» **Aufgabe**
Wie heißt laut dem Text über die Autorin Lewis ihr erster Roman?

===== Ausgangstext

Eine Mitschülerin Hemingways
Wiederentdeckungen wie diese wecken unweigerlich auch das Interesse für den Verfasser oder die Verfasserin. Lewis, 1899 in Chicago als Tochter eines Englischlehrers geboren, wuchs im Chicagoer Vorort Oak Park auf. Einer ihrer Mitschüler war kein Geringerer als Ernest Hemingway, beide schrieben für die Literaturzeitschrift ihrer Schule. Sie studierte später französische Literatur an der University of Chicago, wo sie einem Literatenkreis angehörte. Nach ihrem Studium zog es sie für einige Monate nach Paris. Mit ihrem Mann, dem Lyriker Yvor Winters, den sie 1926 heiratete, zog die Autorin nach Los Altos/Kalifornien. Ihr Debüt feierte Lewis 1922 mit dem Gedichtband „The Indians in the woods“, wobei sie in jenem Jahr schwer an Tuberkulose erkrankte. Ihr erster Roman „The Invasion“ über eine schottisch-irisch-indianische Familie erschien zehn Jahre später. Für die Recherche zu ihrem Roman „Verhängnis“ zog es sie dank eines Stipendiums, das sie 1950 erhielt, erneut nach Frankreich. Im Alter von 99 Jahren starb Lewis, die an der Stanford University sowie an der University of California at Berkeley unterrichtete und politisch aktiv war, wobei sie sich unter anderem dem Rassismus gegen Farbige und Indianer entgegenstellte.

==========
===== Datensatzauszug

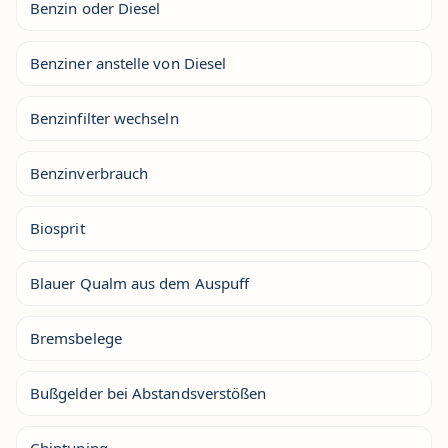
Benzin oder Diesel
Benziner anstelle von Diesel
Benzinfilter wechseln
Benzinverbrauch
Biosprit
Blauer Qualm aus dem Auspuff
Bremsbelege
Bußgelder bei Abstandsverstößen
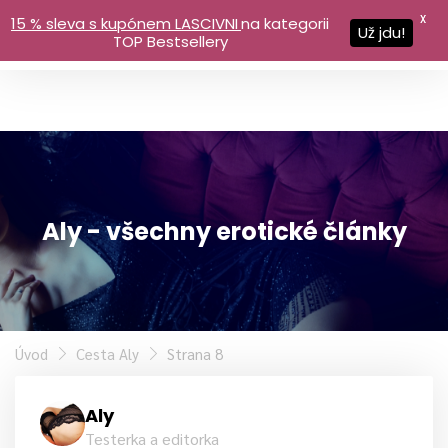
X
15 % sleva s kupónem LASCIVNI
na kategorii
Už jdu!
TOP Bestsellery
Aly - všechny erotické články
Úvod
Cesta Aly
Strana 8
Aly
Testerka a editorka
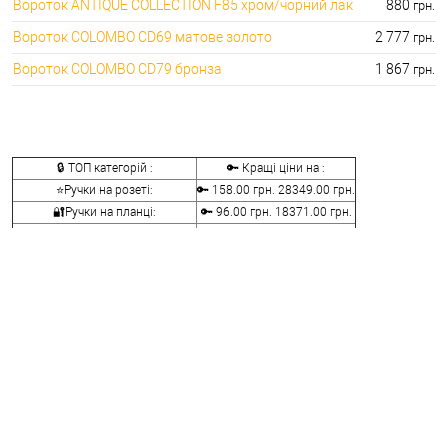
Вороток ANTIQUE COLLECTION F85 хром/чорний лак
880
грн.
Вороток COLOMBO CD69 матове золото
2 777
грн.
Вороток COLOMBO CD79 бронза
1 867
грн.
🔒 ТОП категорій :
🔑 Кращі ціни на :
⭐Ручки на розеті:
🔑 158.00 грн. 28349.00 грн.
🔐Ручки на планці:
🔑 96.00 грн. 18371.00 грн.
⭐Ручки скоби:
🔑 110.00 грн. 24169.00 грн.
🔐Ручки для розсувних дверей:
🔑 168.00 грн. 15410.00 грн.
⭐Ручки віконні та балконні:
🔑 48.00 грн. 18459.00 грн.
🔐Ручки заскочки і кноби:
🔑 240.00 грн. 10440.00 грн.
⭐Воротки для ванної та туалету:
🔑 76.00 грн. 12236.00 грн.
🔐Накладки на серцевини:
🔑 76.00 грн. 7276.00 грн.
⭐Аксесуари для ручок:
🔑 50.00 грн. 1442.00 грн.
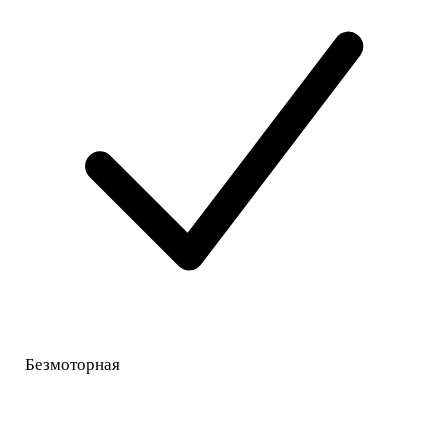
Безмоторная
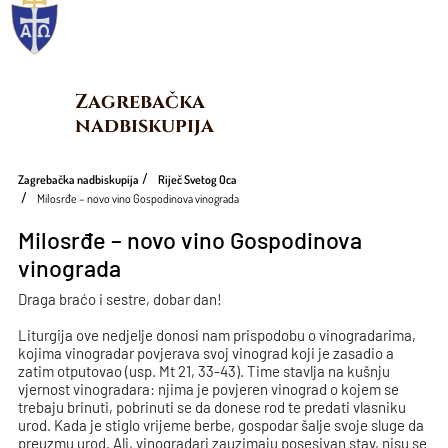
Zagrebačka 
nadbiskupija
Zagrebačka nadbiskupija
Riječ Svetog Oca
Milosrđe – novo vino Gospodinova vinograda
Milosrđe – novo vino Gospodinova
vinograda
Draga braćo i sestre, dobar dan!
Liturgija ove nedjelje donosi nam prispodobu o vinogradarima,
kojima vinogradar povjerava svoj vinograd koji je zasadio a
zatim otputovao (usp. Mt 21, 33-43). Time stavlja na kušnju
vjernost vinogradara: njima je povjeren vinograd o kojem se
trebaju brinuti, pobrinuti se da donese rod te predati vlasniku
urod. Kada je stiglo vrijeme berbe, gospodar šalje svoje sluge da
preuzmu urod. Ali, vinogradari zauzimaju posesivan stav, nisu se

==========

» **Deine Antwort**
„The Invasion“